**WHAT YOU ARE ASKED TO DO**
Please format the source text of all the rows below as a JSON list of strings, one string per line, with blank lines left out. Leave the pictures out of the answer.
───── TASK INPUT
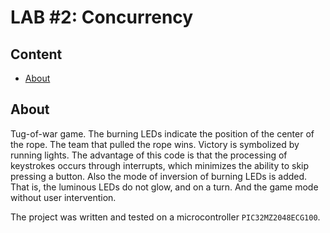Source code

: # LAB #2: Concurrency

## Content
* [About](#about)

## About
Tug-of-war game. The burning LEDs indicate the position of the center of the rope. The team that pulled the rope wins. Victory is symbolized by running lights. The advantage of this code is that the processing of keystrokes occurs through interrupts, which minimizes the ability to skip pressing a button.
Also the mode of inversion of burning LEDs is added. That is, the luminous LEDs do not glow, and on a turn. And the game mode without user intervention.

The project was written and tested on a microcontroller `PIC32MZ2048ECG100`.
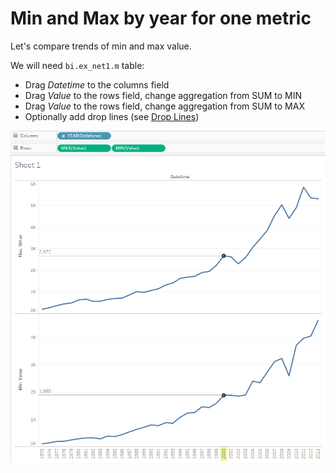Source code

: # Min and Max by year for one metric

Let's compare trends of min and max value.

We will need `bi.ex_net1.m` table:

- Drag _Datetime_ to the columns field
- Drag _Value_ to the rows field, change aggregation from SUM to MIN
- Drag _Value_ to the rows field, change aggregation from SUM to MAX
- Optionally add drop lines (see [Drop Lines](comparision_of_two_metrics_at_one_bar_graph.md/#drop-lines))

![](images/max_min.png)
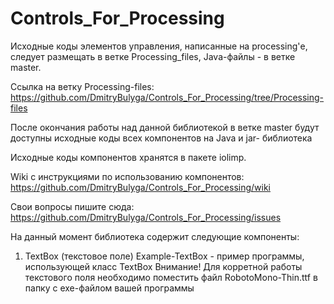 ﻿# Controls_For_Processing

Исходные коды элементов управления, написанные на processing'е, следует размещать в ветке Processing_files, Java-файлы - в ветке master.

Ссылка на ветку Processing-files: https://github.com/DmitryBulyga/Controls_For_Processing/tree/Processing-files

После окончания работы над данной библиотекой в ветке master будут доступны исходные коды всех компонентов на Java и jar- библиотека

Исходные коды компонентов хранятся в пакете iolimp.

Wiki с инструкциями по использованию компонентов: https://github.com/DmitryBulyga/Controls_For_Processing/wiki

Свои вопросы пишите сюда: https://github.com/DmitryBulyga/Controls_For_Processing/issues

На данный момент библиотека содержит следующие компоненты:

1. TextBox (текстовое поле)
Example-TextBox - пример программы, использующей класс TextBox
Внимание! Для корретной работы текстового поля необходимо поместить файл RobotoMono-Thin.ttf в папку с exe-файлом вашей программы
──────────
**SOLUTION TO THE EXERCISE**
[
  "Source code",
  ": # LAB #2: Concurrency",
  "## Content",
  "* [About](#about)",
  "## About",
  "Tug-of-war game. The burning LEDs indicate the position of the center of the rope. The team that pulled the rope wins. Victory is symbolized by running lights. The advantage of this code is that the processing of keystrokes occurs through interrupts, which minimizes the ability to skip pressing a button.",
  "Also the mode of inversion of burning LEDs is added. That is, the luminous LEDs do not glow, and on a turn. And the game mode without user intervention.",
  "The project was written and tested on a microcontroller `PIC32MZ2048ECG100`.",
  "Source code",
  ": # Min and Max by year for one metric",
  "Let's compare trends of min and max value.",
  "We will need `bi.ex_net1.m` table:",
  "- Drag _Datetime_ to the columns field",
  "- Drag _Value_ to the rows field, change aggregation from SUM to MIN",
  "- Drag _Value_ to the rows field, change aggregation from SUM to MAX",
  "- Optionally add drop lines (see [Drop Lines](comparision_of_two_metrics_at_one_bar_graph.md/#drop-lines))",
  "![](images/max_min.png)",
  " ﻿# Controls_For_Processing",
  "Исходные коды элементов управления, написанные на processing'е, следует размещать в ветке Processing_files, Java-файлы - в ветке master.",
  "Ссылка на ветку Processing-files: https://github.com/DmitryBulyga/Controls_For_Processing/tree/Processing-files",
  "После окончания работы над данной библиотекой в ветке master будут доступны исходные коды всех компонентов на Java и jar- библиотека",
  "Исходные коды компонентов хранятся в пакете iolimp.",
  "Wiki с инструкциями по использованию компонентов: https://github.com/DmitryBulyga/Controls_For_Processing/wiki",
  "Свои вопросы пишите сюда: https://github.com/DmitryBulyga/Controls_For_Processing/issues",
  "На данный момент библиотека содержит следующие компоненты:",
  "1. TextBox (текстовое поле)",
  "Example-TextBox - пример программы, использующей класс TextBox",
  "Внимание! Для корретной работы текстового поля необходимо поместить файл RobotoMono-Thin.ttf в папку с exe-файлом вашей программы"
]